Be aware that although the computation is split among different months, the memory consumption of loading very big data
is a limiting factor, so that unless you have very fat node it is unlikely you can use more than 16 workers.
Output:
After processing, new catalog entries are automatically created following the naming convention described above, allowing immediate access to your processed data.
Parallel DROP tool
Using DROP can be a memory-intensive task, that cannot be easily parallelized within a single job.

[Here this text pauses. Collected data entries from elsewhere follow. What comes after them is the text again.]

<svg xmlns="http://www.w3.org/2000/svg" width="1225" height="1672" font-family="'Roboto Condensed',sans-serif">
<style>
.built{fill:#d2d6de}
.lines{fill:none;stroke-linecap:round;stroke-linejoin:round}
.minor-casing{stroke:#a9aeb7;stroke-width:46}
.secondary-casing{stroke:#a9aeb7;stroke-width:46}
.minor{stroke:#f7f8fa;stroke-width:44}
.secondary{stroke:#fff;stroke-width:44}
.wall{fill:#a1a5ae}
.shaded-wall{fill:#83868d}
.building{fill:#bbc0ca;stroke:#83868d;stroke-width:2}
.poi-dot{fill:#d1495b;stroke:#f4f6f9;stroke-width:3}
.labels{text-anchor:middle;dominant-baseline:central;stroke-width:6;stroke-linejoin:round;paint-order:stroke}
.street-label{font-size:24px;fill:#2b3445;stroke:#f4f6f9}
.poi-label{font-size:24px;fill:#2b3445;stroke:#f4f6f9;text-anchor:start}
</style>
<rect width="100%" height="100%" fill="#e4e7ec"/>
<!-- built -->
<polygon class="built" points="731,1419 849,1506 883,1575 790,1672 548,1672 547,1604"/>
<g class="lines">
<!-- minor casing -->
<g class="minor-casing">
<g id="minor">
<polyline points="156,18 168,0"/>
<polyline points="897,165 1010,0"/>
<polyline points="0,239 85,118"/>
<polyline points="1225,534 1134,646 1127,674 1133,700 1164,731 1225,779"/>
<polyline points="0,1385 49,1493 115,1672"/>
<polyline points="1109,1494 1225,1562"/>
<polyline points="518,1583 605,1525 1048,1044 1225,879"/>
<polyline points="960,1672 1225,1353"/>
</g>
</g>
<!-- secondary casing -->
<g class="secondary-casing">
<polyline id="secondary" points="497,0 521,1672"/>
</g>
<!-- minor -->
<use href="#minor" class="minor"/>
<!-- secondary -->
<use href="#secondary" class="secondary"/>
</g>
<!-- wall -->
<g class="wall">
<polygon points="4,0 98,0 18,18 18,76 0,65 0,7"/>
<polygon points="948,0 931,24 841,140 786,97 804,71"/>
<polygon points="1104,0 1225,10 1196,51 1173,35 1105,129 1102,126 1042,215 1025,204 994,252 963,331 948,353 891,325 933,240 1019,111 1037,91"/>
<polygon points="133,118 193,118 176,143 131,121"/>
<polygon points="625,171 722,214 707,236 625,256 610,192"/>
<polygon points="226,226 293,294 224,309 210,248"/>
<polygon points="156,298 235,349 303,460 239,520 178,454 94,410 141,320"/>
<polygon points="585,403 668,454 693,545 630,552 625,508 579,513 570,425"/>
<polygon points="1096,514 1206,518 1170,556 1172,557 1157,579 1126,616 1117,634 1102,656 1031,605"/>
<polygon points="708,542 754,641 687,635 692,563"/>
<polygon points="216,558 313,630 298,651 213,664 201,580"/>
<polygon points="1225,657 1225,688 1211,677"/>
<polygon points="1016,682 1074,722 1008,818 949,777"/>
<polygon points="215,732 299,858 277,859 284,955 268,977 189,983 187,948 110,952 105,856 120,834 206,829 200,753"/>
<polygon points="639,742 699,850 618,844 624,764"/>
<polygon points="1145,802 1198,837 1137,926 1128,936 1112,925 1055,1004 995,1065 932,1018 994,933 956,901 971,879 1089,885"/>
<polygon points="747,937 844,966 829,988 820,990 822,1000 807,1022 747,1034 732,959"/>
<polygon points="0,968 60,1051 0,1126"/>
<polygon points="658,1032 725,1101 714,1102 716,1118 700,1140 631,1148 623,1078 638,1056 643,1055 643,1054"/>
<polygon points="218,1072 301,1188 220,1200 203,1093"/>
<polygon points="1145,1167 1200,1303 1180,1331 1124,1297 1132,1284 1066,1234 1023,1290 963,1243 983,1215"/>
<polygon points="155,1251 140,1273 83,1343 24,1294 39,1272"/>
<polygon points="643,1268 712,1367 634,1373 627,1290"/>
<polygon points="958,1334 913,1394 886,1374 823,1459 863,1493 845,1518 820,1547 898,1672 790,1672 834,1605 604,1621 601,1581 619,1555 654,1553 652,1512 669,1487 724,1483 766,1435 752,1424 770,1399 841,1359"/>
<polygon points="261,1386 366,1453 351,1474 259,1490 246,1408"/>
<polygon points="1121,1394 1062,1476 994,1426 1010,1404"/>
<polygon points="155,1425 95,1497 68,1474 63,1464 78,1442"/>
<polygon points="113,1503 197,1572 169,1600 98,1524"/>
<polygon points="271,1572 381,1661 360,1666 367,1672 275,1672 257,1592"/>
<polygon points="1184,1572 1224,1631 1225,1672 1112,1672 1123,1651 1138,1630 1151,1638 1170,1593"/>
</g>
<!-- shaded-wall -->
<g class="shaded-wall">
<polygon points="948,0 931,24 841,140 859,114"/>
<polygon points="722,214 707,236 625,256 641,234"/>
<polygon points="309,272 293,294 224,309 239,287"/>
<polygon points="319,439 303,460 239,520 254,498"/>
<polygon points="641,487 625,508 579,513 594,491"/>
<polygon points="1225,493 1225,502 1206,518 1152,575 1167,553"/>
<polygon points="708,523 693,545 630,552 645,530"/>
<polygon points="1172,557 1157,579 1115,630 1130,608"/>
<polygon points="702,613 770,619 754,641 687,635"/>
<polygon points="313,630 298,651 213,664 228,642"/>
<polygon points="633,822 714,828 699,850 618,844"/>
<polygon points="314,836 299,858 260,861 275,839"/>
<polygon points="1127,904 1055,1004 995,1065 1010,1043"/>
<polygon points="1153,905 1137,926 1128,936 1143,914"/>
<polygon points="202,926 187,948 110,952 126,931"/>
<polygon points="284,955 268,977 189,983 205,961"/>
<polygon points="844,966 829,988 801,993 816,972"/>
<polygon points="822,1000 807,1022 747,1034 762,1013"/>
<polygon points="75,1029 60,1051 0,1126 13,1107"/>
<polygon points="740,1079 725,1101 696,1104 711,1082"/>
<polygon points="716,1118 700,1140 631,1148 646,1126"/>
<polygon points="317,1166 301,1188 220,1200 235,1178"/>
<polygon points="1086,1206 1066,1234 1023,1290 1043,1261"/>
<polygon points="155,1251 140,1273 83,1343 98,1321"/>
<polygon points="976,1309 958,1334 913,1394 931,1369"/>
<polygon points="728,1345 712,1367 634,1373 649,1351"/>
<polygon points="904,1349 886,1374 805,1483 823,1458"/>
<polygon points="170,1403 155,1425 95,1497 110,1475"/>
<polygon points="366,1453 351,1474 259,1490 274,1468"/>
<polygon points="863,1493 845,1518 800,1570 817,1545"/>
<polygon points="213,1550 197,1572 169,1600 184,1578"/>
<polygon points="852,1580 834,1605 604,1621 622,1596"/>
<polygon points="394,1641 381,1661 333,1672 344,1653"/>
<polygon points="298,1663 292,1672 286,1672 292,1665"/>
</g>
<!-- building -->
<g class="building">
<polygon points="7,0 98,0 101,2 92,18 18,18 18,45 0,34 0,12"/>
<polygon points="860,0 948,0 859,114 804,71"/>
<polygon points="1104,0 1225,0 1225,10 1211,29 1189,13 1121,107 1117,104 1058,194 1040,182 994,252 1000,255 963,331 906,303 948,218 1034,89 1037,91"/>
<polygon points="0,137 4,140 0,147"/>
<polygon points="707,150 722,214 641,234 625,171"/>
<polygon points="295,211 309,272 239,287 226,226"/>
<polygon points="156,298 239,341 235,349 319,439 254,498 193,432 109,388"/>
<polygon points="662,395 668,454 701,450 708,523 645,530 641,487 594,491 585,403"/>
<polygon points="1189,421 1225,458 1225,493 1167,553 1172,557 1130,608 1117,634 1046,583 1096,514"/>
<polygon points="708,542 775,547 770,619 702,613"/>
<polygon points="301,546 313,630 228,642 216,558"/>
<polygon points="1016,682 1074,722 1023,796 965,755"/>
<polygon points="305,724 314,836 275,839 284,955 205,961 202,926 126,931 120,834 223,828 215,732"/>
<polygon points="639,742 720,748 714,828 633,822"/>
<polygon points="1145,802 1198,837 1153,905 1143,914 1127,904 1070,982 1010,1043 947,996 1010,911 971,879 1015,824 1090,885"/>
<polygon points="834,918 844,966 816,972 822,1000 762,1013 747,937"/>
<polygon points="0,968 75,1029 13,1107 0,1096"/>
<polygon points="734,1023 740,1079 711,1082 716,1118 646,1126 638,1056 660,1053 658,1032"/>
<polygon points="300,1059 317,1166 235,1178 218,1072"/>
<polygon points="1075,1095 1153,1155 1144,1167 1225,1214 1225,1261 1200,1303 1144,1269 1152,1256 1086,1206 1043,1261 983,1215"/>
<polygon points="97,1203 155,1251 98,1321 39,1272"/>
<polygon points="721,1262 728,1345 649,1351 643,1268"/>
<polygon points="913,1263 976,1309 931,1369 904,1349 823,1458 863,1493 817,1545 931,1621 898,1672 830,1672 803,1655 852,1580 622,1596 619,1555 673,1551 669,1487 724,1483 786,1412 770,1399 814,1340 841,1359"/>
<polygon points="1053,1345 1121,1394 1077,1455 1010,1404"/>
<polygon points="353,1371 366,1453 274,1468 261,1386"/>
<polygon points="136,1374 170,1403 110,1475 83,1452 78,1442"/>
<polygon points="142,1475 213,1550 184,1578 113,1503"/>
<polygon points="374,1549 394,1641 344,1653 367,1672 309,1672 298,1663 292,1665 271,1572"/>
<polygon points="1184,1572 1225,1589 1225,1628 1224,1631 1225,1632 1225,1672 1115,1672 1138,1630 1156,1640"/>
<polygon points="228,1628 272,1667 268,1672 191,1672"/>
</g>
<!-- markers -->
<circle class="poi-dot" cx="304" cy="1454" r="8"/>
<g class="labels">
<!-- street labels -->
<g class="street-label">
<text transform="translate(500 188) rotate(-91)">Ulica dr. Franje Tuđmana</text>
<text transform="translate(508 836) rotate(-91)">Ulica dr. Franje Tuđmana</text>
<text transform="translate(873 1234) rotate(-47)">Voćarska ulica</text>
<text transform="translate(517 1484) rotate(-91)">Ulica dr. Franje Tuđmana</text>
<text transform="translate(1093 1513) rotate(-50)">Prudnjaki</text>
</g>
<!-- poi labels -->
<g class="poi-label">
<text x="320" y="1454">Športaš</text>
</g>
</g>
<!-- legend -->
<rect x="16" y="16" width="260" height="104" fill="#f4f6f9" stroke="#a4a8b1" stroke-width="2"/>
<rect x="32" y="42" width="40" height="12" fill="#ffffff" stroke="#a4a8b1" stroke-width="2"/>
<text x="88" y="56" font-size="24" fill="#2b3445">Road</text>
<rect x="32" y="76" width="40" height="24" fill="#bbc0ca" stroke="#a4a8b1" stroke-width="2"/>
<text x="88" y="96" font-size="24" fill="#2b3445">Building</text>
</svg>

For processing multiple variables or large datasets, use the parallel execution script
cli_drop_parallel_slurm.py to submit multiple SLURM jobs simultaneously:
./cli_drop_parallel_slurm.py -c drop_config.yaml -d -w 4 -p 4
This processes data using 4 workers per node with up to 4 concurrent SLURM jobs. It builds on Jinja2 template replacement from a typical SLURM script aqua_drop.j2. For now it is configured only to be run on LUMI but further development should allow for larger portability.
A -s option to call the run via container instead of using the local installation.
Warning
Use with caution. This script rapidly submits tens of jobs to the SLURM scheduler!